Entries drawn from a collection
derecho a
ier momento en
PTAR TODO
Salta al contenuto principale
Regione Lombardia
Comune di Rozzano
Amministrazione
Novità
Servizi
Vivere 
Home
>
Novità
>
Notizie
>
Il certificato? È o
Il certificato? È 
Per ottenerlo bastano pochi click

* [Task to carry out]:
Copy the text of every record above, word for word.

* [Response to the exercise]:
derecho a
ier momento en
PTAR TODO
Salta al contenuto principale
Regione Lombardia
Comune di Rozzano
Amministrazione
Novità
Servizi
Vivere 
Home
>
Novità
>
Notizie
>
Il certificato? È o
Il certificato? È 
Per ottenerlo bastano pochi click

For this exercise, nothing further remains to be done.